この石仏は、上畑沢の墓地の入口近くにあります。「三界萬霊塔」といい、「さんかいばんれいとう」又は「さんがいばんれいとう」と読むそうです。高さは1m余りで、墓石の大きさ程度です。凝灰岩でできていて、風化が激しく設立年月日などは、一切、判断することができませんでした。
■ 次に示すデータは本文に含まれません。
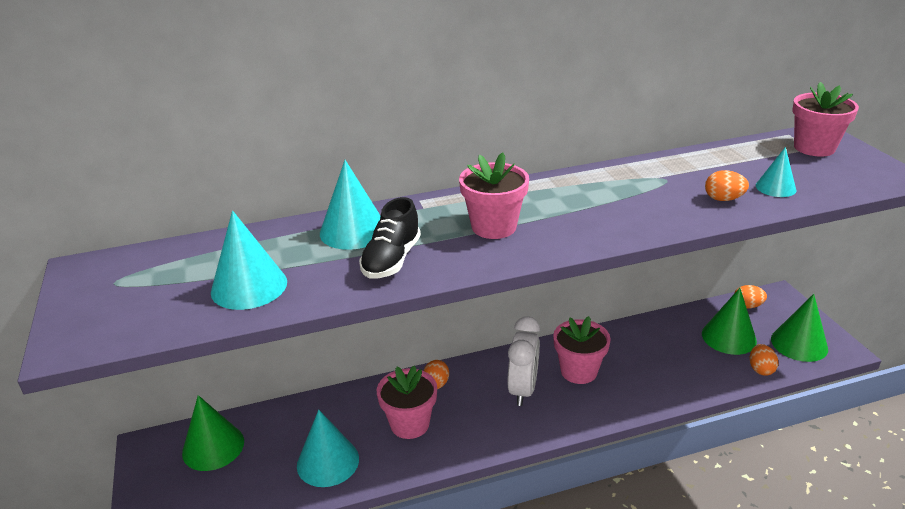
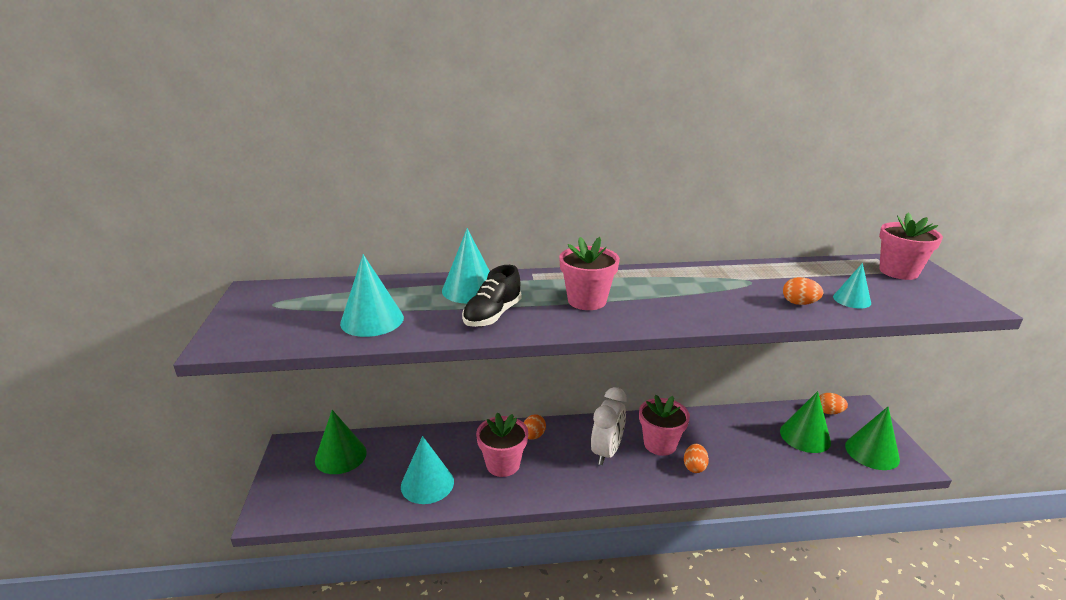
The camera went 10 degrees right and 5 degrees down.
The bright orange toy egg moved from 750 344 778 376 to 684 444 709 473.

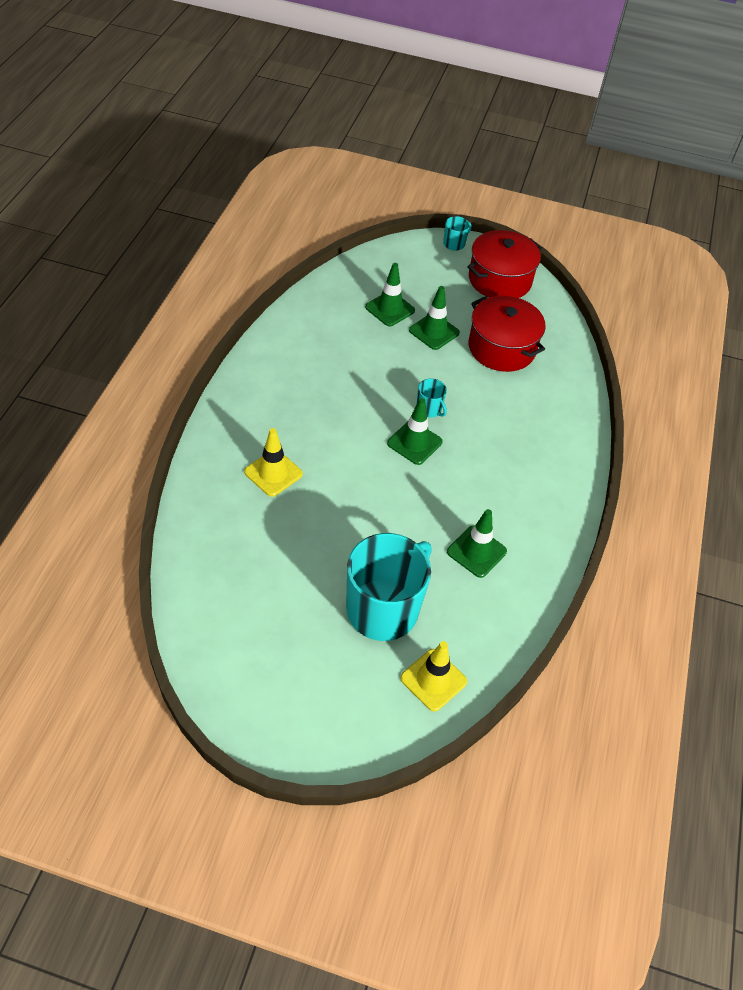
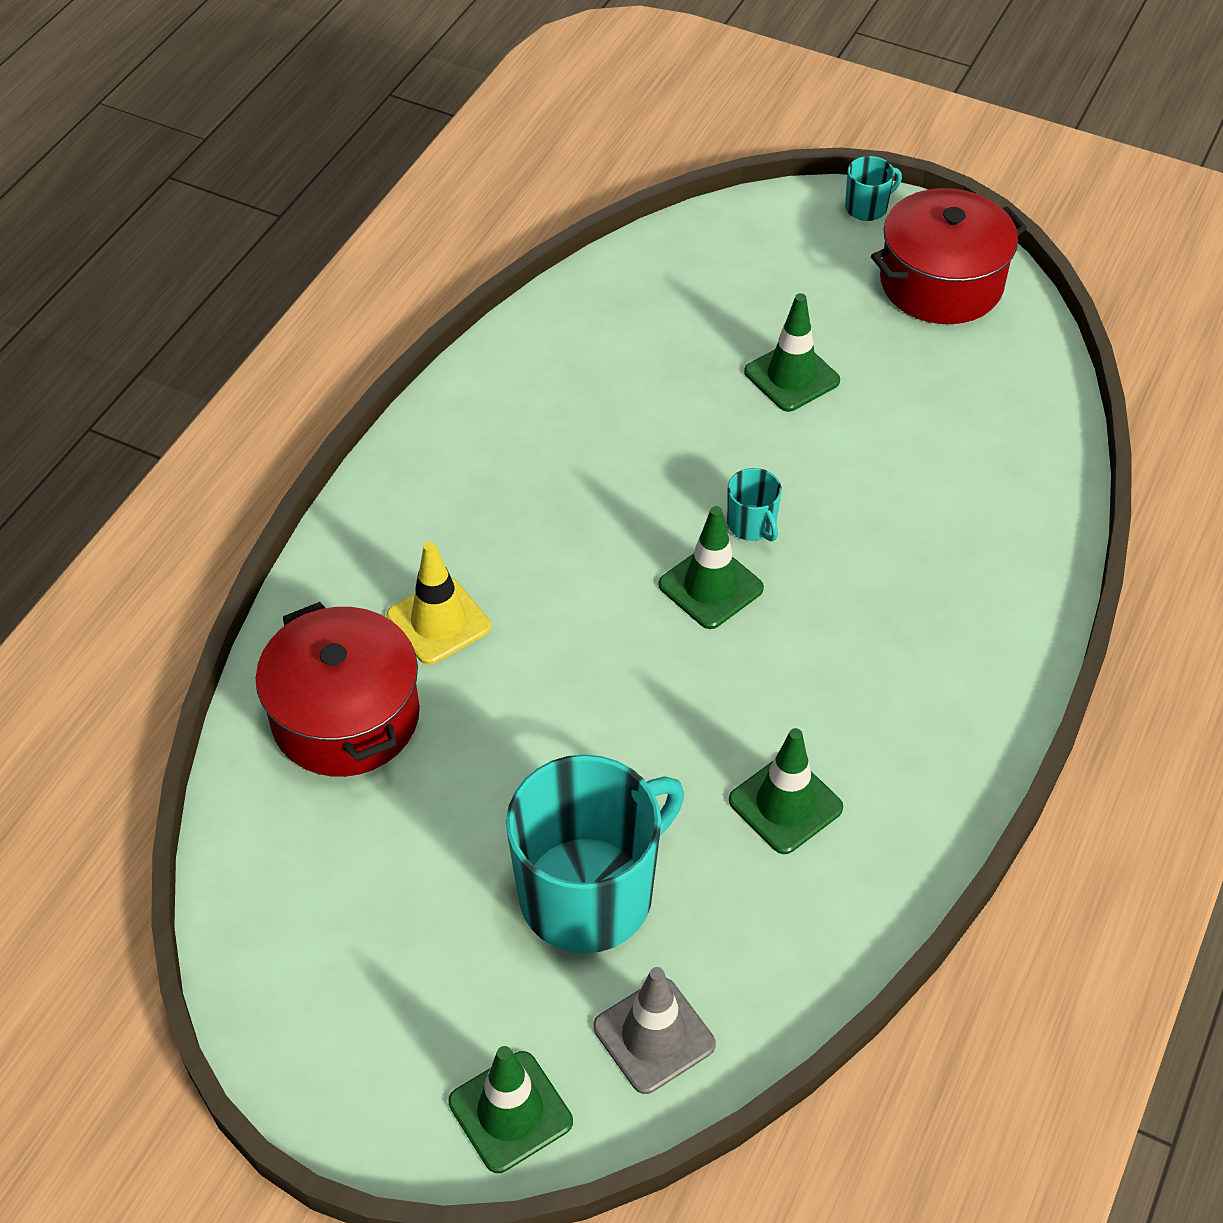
The camera went 15 degrees right and 0 degrees up.
The crimson cooking pot moved from 468 296 546 372 to 256 602 420 777.
The green traffic cone moved from 365 263 415 326 to 448 1046 573 1173.
The bright yellow traffic cone at 400 641 467 711 became the grey traffic cone at 593 967 716 1094.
「三界萬霊等」とは、山形県西川町の石仏に係るホームページによると、
「三界は仏教語で、欲界、色界、無色界をいい、俗界というのは、食欲、性欲、睡眠欲をいう。色界は食欲よりも性欲の強いことをいい、無色界は性欲のない心の世界をいう。万霊というのは欲、色、無色界の有情無情の精霊などのあらゆる世界をさしている。それらを供養することが三界萬霊塔である」
とのことです。難しくて、私の様な不信心な者にはよく分かりませんが、要は「人を含むあらゆる生き物の供養をする」石仏のようです。通常、墓は特定の家の故人を弔うものですが、三界萬霊等は「家」に限らずに広く無縁仏なども弔う目的に建てられる場合もあるようです。畑沢でも、天明の大飢饉をはじめとして家族全員が死に至るような凄まじい悲劇を経験してきたものと思います。当然、弔う家族が誰も生存できない事態も度々、生じたのではないでしょうか。また、大飢饉などにおいては、行き倒れもあったことでしょう。